Middle England: by Jonathan Coe

Viking, £16.99

Reviewer Alan Taylor

EIGHT long years ago marks the starting point for Jonathan Coe’s atomisation of contemporary England. It begins, tellingly, with a funeral and ends more than four hundred pages later – in September, 2018 – over-optimistically, with an imminent birth. In between, there is a lament in which the England of fond memory and comforting myth, is seen to fall apart, its perceived values of decency, tolerance and civility buried in a miasma of prejudice, bigotry and ignorance. As I read on, the pages of Middle England slipping by like brown signs to National Trust properties on country roads, I kept thinking of John Major and his insistence a quarter of a century ago that, “Fifty years on from now, Britain will still be the country of long shadows on county grounds, warm beer, invincible green suburbs, dog lovers and pools fillers...”

That country is disappearing faster than familiar names from our high streets. The place in which many of us now live, which Coe describes in dismaying and delicious detail, is pockmarked with pound shops, garden centres and food banks. Birmingham and its unlovely hinterland is the novel’s principal setting. To many of its inhabitants, London is as remote as Laos or Las Vegas. The capital is where decisions are made without knowledge of those they most affect. One character, Nigel, is an adviser to David Cameron, and is as deluded and distanced from reality as his boss. “Dave”, Nigel tells Doug, a political commentator who writes opinion pieces about austerity from his multi-million pound abode in Chelsea, simply allowed there to be a vote on Britain’s membership of the European Union to encourage a “conversation”. “We’re about to embark on an amazing exercise in direct democracy.”

Coe skilfully choreographs his characters like dancers round a maypole. Their soundtrack is Shirley Collins’ haunting folk song ‘Adieu to Old England’, one of whose verses goes: “Adieu to old England, adieu/And adieu to some hundreds of pounds/If the world had been ended when I had been young/My sorrows I’d never have known.” Coe’s England is populated by academics and journalists, novelists and students, clowns – who perform at children’s birthdays – and speed awareness instructors. No one makes anything any more. Factories have closed down and concrete covers a once green and pleasant land. There is rioting in the streets and properties are ransacked.

Just when it looks as if anarchy might take hold the nation is inspired by Danny Boyle’s opening ceremony at the 2012 London Olympics. But not everyone buys Boyle’s vision of an inclusive, eccentric, self-deprecatory, irony-infused, multicultural society.

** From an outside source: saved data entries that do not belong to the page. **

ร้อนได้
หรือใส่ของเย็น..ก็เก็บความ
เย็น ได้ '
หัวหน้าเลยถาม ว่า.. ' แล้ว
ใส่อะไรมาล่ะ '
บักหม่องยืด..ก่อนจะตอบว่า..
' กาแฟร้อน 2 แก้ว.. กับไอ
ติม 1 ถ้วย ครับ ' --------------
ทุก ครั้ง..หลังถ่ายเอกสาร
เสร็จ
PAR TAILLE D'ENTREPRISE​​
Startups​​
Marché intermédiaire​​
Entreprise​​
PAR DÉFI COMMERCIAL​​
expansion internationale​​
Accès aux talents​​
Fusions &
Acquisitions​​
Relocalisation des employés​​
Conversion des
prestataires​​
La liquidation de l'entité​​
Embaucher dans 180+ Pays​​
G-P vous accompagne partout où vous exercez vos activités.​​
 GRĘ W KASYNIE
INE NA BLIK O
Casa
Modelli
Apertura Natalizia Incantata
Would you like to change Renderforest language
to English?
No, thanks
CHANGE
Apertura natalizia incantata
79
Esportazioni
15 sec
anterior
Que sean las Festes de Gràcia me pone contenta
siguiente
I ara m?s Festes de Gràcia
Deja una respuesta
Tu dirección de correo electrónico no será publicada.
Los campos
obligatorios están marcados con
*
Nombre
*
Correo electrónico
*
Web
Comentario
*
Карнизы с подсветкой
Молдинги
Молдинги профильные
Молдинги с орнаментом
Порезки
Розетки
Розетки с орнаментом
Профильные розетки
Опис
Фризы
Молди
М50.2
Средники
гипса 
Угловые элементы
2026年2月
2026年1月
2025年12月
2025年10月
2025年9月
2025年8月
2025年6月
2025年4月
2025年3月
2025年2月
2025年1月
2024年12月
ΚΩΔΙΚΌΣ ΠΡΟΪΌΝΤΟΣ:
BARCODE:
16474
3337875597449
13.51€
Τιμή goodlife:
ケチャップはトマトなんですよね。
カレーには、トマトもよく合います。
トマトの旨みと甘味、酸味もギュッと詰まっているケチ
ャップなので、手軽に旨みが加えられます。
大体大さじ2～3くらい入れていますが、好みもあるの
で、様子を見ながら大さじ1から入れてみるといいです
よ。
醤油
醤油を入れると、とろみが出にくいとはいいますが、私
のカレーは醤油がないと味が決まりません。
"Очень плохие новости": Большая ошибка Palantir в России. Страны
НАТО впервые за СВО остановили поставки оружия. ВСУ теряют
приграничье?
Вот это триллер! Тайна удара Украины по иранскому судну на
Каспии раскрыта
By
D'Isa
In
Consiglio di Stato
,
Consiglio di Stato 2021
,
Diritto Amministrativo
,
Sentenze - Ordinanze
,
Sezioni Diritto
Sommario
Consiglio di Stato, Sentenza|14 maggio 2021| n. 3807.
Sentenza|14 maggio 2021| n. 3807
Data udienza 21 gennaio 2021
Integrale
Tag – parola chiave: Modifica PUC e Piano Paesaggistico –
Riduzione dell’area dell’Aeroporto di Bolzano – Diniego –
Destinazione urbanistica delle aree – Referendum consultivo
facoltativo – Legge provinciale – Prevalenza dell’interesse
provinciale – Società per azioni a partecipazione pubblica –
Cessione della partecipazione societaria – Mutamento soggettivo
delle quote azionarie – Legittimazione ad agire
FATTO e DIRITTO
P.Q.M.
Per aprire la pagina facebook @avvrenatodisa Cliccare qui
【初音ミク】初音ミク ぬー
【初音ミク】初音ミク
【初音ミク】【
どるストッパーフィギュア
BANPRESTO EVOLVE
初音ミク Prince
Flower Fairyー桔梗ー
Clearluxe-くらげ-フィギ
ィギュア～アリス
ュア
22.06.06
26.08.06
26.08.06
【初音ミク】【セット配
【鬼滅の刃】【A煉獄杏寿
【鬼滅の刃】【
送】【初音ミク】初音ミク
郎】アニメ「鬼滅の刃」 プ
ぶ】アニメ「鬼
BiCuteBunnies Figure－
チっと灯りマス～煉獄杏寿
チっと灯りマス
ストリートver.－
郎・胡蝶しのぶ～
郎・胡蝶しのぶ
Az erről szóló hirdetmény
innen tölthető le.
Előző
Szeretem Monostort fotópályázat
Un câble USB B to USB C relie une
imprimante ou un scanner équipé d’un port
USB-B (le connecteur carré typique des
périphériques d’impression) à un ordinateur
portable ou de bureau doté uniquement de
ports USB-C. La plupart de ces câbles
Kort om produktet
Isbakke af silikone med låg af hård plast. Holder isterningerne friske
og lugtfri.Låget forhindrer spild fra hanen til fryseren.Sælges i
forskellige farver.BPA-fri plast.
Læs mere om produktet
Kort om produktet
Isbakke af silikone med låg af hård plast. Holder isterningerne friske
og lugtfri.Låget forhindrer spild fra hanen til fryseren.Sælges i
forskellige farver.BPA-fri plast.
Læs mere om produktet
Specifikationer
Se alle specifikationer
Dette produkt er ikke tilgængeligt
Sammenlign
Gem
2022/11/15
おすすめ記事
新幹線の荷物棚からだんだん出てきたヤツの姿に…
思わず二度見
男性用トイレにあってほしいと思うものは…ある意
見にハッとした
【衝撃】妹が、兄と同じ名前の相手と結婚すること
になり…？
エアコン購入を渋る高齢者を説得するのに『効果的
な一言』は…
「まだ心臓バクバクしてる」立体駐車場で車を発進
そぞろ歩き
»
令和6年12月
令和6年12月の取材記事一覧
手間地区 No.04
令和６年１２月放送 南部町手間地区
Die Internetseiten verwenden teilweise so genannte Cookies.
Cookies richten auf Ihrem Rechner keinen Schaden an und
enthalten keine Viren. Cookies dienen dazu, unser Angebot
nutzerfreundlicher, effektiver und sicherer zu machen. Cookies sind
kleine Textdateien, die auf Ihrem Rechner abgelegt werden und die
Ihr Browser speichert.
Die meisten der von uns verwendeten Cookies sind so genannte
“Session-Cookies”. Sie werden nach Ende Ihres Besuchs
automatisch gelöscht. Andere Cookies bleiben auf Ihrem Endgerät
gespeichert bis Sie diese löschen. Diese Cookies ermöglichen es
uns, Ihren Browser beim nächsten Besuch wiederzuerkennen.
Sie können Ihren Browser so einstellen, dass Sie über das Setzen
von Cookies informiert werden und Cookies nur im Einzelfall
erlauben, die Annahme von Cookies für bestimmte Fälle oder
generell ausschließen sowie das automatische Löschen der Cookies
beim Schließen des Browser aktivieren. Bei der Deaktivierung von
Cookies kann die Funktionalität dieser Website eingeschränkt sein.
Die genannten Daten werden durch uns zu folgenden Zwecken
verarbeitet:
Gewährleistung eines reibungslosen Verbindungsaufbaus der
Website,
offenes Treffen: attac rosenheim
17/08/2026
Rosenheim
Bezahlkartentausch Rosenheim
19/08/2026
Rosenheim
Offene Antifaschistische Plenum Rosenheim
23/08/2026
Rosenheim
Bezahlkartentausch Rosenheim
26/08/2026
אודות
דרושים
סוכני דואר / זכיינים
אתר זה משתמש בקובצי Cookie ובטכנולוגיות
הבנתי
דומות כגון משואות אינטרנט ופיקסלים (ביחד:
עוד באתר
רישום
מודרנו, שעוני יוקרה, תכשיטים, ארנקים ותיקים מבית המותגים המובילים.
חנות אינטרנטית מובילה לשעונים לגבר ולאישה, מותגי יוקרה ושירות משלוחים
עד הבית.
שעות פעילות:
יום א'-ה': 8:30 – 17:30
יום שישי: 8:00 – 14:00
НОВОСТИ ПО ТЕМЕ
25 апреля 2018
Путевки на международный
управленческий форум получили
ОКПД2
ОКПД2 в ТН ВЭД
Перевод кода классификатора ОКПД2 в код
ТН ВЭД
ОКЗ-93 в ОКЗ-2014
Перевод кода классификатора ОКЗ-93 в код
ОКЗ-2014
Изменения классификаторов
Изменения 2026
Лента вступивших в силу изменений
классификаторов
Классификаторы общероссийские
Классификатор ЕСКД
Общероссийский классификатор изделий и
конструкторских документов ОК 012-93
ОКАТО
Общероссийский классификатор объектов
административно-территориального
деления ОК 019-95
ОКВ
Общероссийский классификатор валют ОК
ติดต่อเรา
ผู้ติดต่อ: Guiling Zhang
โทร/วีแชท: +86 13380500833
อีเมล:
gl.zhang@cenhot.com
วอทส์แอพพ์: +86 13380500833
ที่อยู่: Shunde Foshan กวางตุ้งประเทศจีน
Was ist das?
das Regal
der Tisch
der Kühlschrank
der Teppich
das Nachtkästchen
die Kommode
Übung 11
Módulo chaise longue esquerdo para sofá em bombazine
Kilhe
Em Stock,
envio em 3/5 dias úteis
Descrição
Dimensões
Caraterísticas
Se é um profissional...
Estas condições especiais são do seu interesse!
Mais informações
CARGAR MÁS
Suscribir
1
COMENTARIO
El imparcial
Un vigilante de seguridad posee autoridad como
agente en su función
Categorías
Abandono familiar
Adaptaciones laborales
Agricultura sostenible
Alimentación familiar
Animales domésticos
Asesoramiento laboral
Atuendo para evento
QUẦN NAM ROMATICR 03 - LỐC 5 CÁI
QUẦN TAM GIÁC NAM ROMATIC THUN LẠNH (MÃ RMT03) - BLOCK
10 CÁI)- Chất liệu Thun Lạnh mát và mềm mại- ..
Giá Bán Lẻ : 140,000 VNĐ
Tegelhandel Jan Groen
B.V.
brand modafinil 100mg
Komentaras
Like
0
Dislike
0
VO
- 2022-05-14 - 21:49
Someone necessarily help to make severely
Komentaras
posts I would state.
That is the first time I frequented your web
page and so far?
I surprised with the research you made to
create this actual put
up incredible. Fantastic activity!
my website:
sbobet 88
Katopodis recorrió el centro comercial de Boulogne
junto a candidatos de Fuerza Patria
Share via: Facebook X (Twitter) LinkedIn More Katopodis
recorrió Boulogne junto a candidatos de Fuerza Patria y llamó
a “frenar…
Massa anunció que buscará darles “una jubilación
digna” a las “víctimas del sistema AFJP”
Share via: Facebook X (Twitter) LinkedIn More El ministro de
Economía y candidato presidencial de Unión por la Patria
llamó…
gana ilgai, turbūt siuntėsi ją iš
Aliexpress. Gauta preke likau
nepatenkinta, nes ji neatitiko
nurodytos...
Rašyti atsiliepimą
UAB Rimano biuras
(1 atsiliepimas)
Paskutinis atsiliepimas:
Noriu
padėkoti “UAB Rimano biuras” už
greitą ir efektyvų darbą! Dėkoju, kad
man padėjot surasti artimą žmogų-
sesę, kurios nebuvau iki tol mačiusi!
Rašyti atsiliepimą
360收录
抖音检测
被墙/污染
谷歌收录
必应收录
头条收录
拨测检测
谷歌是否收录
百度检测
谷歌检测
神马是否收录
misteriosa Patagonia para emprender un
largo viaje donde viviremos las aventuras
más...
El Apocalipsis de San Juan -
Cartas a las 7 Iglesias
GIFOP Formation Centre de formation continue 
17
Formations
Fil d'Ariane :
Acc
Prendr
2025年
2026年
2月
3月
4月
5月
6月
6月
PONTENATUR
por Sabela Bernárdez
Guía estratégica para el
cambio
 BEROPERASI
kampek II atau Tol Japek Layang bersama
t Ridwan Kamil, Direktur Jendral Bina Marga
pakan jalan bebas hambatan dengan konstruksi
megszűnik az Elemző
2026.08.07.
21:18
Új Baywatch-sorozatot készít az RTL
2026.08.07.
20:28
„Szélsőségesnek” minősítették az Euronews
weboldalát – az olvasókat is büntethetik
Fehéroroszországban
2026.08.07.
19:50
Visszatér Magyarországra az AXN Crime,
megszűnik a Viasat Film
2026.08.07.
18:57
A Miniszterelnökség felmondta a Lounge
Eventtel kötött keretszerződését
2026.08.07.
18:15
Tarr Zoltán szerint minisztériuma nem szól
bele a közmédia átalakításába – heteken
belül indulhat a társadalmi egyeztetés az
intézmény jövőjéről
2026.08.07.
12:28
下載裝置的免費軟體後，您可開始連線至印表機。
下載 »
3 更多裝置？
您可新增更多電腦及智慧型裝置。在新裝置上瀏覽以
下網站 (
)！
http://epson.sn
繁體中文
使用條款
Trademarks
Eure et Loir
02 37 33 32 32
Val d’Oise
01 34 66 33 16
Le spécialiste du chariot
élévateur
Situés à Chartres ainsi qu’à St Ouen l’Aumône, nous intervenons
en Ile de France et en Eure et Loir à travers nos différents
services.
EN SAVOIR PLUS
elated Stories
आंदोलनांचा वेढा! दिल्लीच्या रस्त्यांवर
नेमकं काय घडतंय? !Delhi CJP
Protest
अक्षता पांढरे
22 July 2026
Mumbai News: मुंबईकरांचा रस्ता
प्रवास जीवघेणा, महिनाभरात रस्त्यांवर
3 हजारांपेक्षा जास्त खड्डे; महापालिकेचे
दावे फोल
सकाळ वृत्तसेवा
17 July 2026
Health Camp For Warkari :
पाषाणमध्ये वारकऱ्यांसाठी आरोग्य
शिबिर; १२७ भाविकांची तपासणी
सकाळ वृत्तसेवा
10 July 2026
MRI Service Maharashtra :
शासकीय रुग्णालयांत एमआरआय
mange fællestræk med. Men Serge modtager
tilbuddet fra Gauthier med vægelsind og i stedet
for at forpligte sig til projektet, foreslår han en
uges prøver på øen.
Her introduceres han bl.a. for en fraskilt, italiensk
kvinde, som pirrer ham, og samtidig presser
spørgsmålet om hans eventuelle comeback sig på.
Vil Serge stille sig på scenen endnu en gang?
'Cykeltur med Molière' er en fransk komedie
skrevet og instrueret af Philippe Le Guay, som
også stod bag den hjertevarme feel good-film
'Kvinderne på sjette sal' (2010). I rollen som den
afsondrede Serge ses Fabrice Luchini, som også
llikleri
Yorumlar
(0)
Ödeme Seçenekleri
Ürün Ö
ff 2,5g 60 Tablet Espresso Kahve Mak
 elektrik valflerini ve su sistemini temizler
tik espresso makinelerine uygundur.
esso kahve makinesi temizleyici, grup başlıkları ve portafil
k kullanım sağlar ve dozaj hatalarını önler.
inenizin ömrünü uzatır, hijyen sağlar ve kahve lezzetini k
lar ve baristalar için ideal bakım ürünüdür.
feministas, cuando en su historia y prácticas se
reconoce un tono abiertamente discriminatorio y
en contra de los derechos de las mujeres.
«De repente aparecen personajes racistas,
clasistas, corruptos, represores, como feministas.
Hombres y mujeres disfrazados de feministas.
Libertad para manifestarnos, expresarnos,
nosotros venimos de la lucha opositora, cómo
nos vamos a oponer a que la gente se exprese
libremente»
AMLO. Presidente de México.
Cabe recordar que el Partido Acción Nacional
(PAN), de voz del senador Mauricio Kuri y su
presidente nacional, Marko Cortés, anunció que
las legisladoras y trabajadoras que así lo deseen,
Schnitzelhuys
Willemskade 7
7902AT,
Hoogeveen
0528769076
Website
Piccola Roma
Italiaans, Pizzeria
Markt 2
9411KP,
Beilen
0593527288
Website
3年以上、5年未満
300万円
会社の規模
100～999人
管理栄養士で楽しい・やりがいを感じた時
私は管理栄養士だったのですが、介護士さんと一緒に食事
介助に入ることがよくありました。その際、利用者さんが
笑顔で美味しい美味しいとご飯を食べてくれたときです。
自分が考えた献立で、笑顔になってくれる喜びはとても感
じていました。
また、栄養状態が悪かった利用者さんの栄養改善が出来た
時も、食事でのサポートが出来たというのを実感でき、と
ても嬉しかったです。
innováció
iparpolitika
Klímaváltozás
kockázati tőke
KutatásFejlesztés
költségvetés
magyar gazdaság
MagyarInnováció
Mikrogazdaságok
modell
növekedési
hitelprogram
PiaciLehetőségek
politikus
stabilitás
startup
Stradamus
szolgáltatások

While Colin, who is in his eighties, admires Kenneth Branagh’s recitation of Shakespeare, he is annoyed by reference to the arrival of HMS Windrush, and Britain’s first Jamaican immigrants. “‘Oh, here we go,’ he muttered into his lager, as soon as he saw the actors. ‘The bloody political correctness brigade are at it again.’”

Political correctness is like Dutch elm disease, infecting even those who might espouse it. Another character, Sophie, a right-on academic, is accused by a student of making a “transphobic remark” during a seminar and suspended pending investigation. The air is toxic not only with emissions from traffic but from those determined to take offence at even the most innocuous comments. The Stasi, one feels, could not have been better at snooping. Meanwhile, Brexit looms. Not since the Reformation has England – the rest of the UK barely rates a passing mention – been so starkly divided. Dave’s disastrous decision to allow a referendum in the hope that it might once and for all put the issue of membership of the EU to bed has given licence to those people who feel threatened by foreigners and who want their country back. But back to what? The era of Empire? Of Dickens’s stinking Coketown? Of good Queen Bess and Willy Shakespeare? Of Botham skittling the Aussies?

As we of course know, the result of the referendum resolves nothing. Indeed, if anything it makes matters worse, much worse. Now Tories are at each other’s throats. Relationships falter. Daughters dismiss fathers as class traitors. Husbands and wives separate. Mothers and sons have blazing rows. Poles are told to speak English and go home. “We don’t have to put up with you...people any more,” a man tells a young Polish woman, before spitting in her face. Merrie England has metamorphosed into Misanthropic England. It’s as if a swathe of the population has until the last few years been in a coma from which it has been rescued by the likes of Boris Johnson, Michael Gove and Nigel Farage. One of the questions this often wickedly funny and timely novel asks is whether this is the real, unvarnished England, the one which decent English people, such as John Major and the murdered MP Jo Cox, knew in their gut was there all the while but preferred to pretend otherwise. Middle England makes for a grim if enthralling read though how it will weather after 11pm on 29 March next year is anyone’s guess.